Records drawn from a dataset
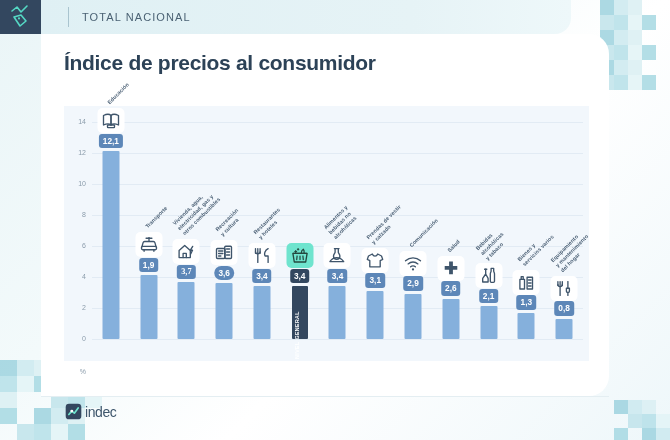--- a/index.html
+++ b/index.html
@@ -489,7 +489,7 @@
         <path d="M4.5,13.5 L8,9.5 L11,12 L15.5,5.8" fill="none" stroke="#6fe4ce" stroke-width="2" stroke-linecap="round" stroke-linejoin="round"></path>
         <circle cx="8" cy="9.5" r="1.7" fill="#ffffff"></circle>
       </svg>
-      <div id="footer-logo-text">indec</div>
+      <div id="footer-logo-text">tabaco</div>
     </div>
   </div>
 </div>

What to produce:
Your task is to copy each line of the data above that holds "logo".

Expected answer:
-      <div id="footer-logo-text">indec</div>
+      <div id="footer-logo-text">tabaco</div>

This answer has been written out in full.